**Document excerpt**.
No one pays more tax under Labor's change - Transcript, 2GB

E&OE TRANSCRIPT

RADIO INTERVIEW

2GB

TUESDAY, 27 MARCH 2018

SUBJECT: Dividend imputation reform, Malcolm Turnbull’s $65 billion handout to big business.

ROSS GREENWOOD: Dr Andrew Leigh is on the line right now. Many thanks for your time, Andrew.

ANDREW LEIGH, SHADOW ASSISTANT TREASURER: My pleasure, Ross. Always great to be speaking with you.

GREENWOOD: Alright now. I said before that you've got to protect your own people, the low income earners, the pensioners, these types of people. What caused the change in heart? Because at the time there appeared to be no changing of the policy from your leadership team?

LEIGH: Ross, I think good policy making is about listening as much as it is about talking. We've heard the message from people about the concerns and the impact on pensioners. What we've said is that every pensioner will be able to benefit from cash refunds as well as allowees - people receiving parenting payment, Newstart and sickness allowance. It is a mark of the extent to which this particular tax concession goes to the wealthiest that this change takes about a quarter of the people who were originally affected out but still maintains 95 per cent of the revenue.

GREENWOOD: Okay. Does it mean you have to be a little careful also to watch the equity or fairness of this? Let's say for example, a person has worked all their life to become a self-funded retiree, they are not receiving a pension so they're just outside the threshold, the cut off around about $800,000 for a couple in assets outside their family home. That couple if you look at policy right now would probably give them an income on or around or even less than the aged pension for a couple, do you have to be a little careful to balance up the fairness of this system?

LEIGH: The advice that I've got on this is if you look at who is benefiting from the current system of cash refunds, 95 per cent of the imputation credits going to people over 65 are going to the wealthiest fifth of the population. This is a tax concession which is unique to Australia, no other country has it. And it's very heavily skewed to the most affluent.

**Stored data**.
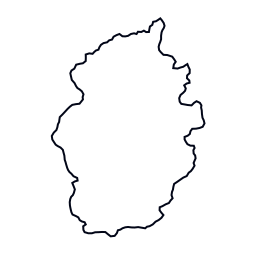 Carmo da Mata, Minas Gerais, Brazil, rotated 265°
{"feature_id": "56859067B40165996616507", "entity_name": "Carmo da Mata", "entity_type": "district", "adm_level": 2, "iso_a3": "BRA", "parent_name": "Brazil", "parent_adm1": "Minas Gerais", "projection": "albers", "projection_center": [-44.883, -20.561], "detail": "fine", "context": "isolated", "style": "outline", "palette": "ink", "viewbox_px": 256, "rotation_deg": 265, "n_neighbors": 0, "source": "geoboundaries", "source_scale": "gbopen_adm2", "svg_char_len": 2780}
<svg xmlns="http://www.w3.org/2000/svg" viewBox="0 0 256 256"><g transform="rotate(265 128 128)"><path d="M214.7,111.0L213.2,108.3L210.9,106.5L208.6,105.4L208.0,102.8L206.6,100.9L205.0,99.2L205.7,95.9L204.9,92.3L201.6,92.1L198.4,91.7L196.4,88.7L196.2,85.8L195.6,81.9L191.8,79.7L190.2,76.7L187.6,75.3L185.2,75.6L180.8,76.2L177.4,78.7L174.3,79.9L172.2,81.1L170.6,83.2L168.6,85.2L165.5,86.6L162.7,85.5L160.4,85.6L158.7,84.0L156.4,81.8L156.3,78.2L155.9,74.5L154.3,72.0L152.3,69.5L150.0,67.0L147.2,63.9L144.8,61.0L142.3,60.4L140.0,59.9L137.8,58.5L134.9,57.7L132.2,56.5L129.9,53.7L126.7,51.4L123.1,51.6L120.1,53.2L117.7,54.5L116.2,56.3L114.4,59.1L111.9,61.2L108.8,61.7L106.0,62.2L101.8,62.2L99.5,62.8L97.2,63.2L93.8,63.9L91.5,64.6L89.3,65.8L87.3,67.7L84.7,69.5L82.7,73.0L80.0,73.2L79.4,70.3L78.1,67.7L74.9,68.7L71.5,69.7L68.0,68.4L65.9,67.2L64.4,65.4L62.3,64.3L59.3,63.5L56.0,63.4L53.7,63.6L51.4,63.9L49.0,64.3L46.6,65.2L44.9,68.3L43.3,70.7L40.4,71.9L38.9,73.9L37.9,76.6L35.6,77.5L34.0,74.8L30.4,74.7L28.0,75.7L26.6,79.3L26.3,83.0L27.0,86.2L26.8,89.1L26.7,93.1L26.3,96.4L24.0,98.7L21.6,101.3L21.7,105.3L24.3,107.8L27.0,109.0L27.4,111.5L28.6,113.8L29.3,116.6L29.4,119.4L28.7,122.6L28.3,125.8L28.4,129.5L27.5,132.9L26.6,136.4L28.0,138.3L28.3,140.9L29.8,144.3L32.3,147.3L33.6,150.5L35.6,153.5L38.2,155.7L40.8,153.8L43.3,152.3L46.3,152.7L47.1,155.4L48.7,158.9L49.7,162.2L52.0,164.0L54.1,166.3L57.4,165.5L60.6,166.3L62.7,167.4L65.5,168.1L68.3,169.1L70.1,172.4L72.2,176.0L73.8,178.8L75.0,182.3L78.2,184.6L79.5,186.8L81.5,188.7L84.7,191.0L87.4,190.3L89.7,191.5L91.9,192.7L94.8,192.5L96.8,191.2L100.2,191.2L102.3,192.6L104.6,192.0L105.0,188.6L106.7,185.8L109.3,184.4L111.7,183.4L114.2,183.6L115.1,186.8L116.7,189.1L119.3,189.9L121.6,191.9L121.4,195.7L121.8,199.4L122.7,202.5L125.9,204.6L129.1,204.1L131.7,203.1L135.4,202.9L139.0,203.0L142.0,202.6L144.2,203.1L146.8,201.8L148.7,198.6L147.3,196.0L145.0,193.3L145.7,189.5L146.5,186.6L147.4,183.2L149.7,181.8L153.3,181.6L156.3,183.2L158.3,186.1L160.1,188.1L162.4,189.0L165.6,187.7L167.2,190.3L167.7,193.3L170.0,193.2L172.4,191.1L175.2,191.5L177.3,194.2L180.9,194.6L183.7,193.5L186.5,192.7L185.4,190.5L184.2,188.4L183.7,185.6L182.9,182.6L183.7,178.3L187.3,179.2L189.8,181.3L192.2,180.1L195.2,178.3L196.3,175.8L197.3,173.4L197.8,169.7L200.8,167.2L202.9,165.8L206.2,165.6L208.8,166.5L210.9,167.6L213.5,168.7L217.0,169.0L220.4,169.8L222.4,170.8L224.4,172.3L226.6,173.3L229.5,172.7L232.4,171.1L234.4,169.7L233.1,167.5L231.9,165.2L231.6,162.3L228.6,161.2L227.2,158.7L224.9,158.0L221.8,157.2L222.0,154.4L223.6,152.3L222.5,149.6L223.0,146.3L220.9,144.7L221.8,142.3L221.4,139.1L219.8,136.1L219.5,133.2L219.9,130.4L222.4,127.7L221.5,124.6L220.2,121.6L217.5,119.8L217.0,116.9L215.2,114.7L214.7,111.0Z" fill="none" stroke="#020617" stroke-width="2"/></g></svg>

**Exercise A**.
In the 2GB interview transcript, rewrite the passage from "TUESDAY, 27 MARCH" to "speaking with you.", replacing "pleasure" with "privilege".
**Exercise B**.
In the 2GB interview transcript, what share of the imputation credits going to people over 65 goes to the wealthiest fifth of the population?

**Correct answer A**.
TUESDAY, 27 MARCH 2018

SUBJECT: Dividend imputation reform, Malcolm Turnbull’s $65 billion handout to big business.

ROSS GREENWOOD: Dr Andrew Leigh is on the line right now. Many thanks for your time, Andrew.

ANDREW LEIGH, SHADOW ASSISTANT TREASURER: My privilege, Ross. Always great to be speaking with you.

**Correct answer B**.
95 per cent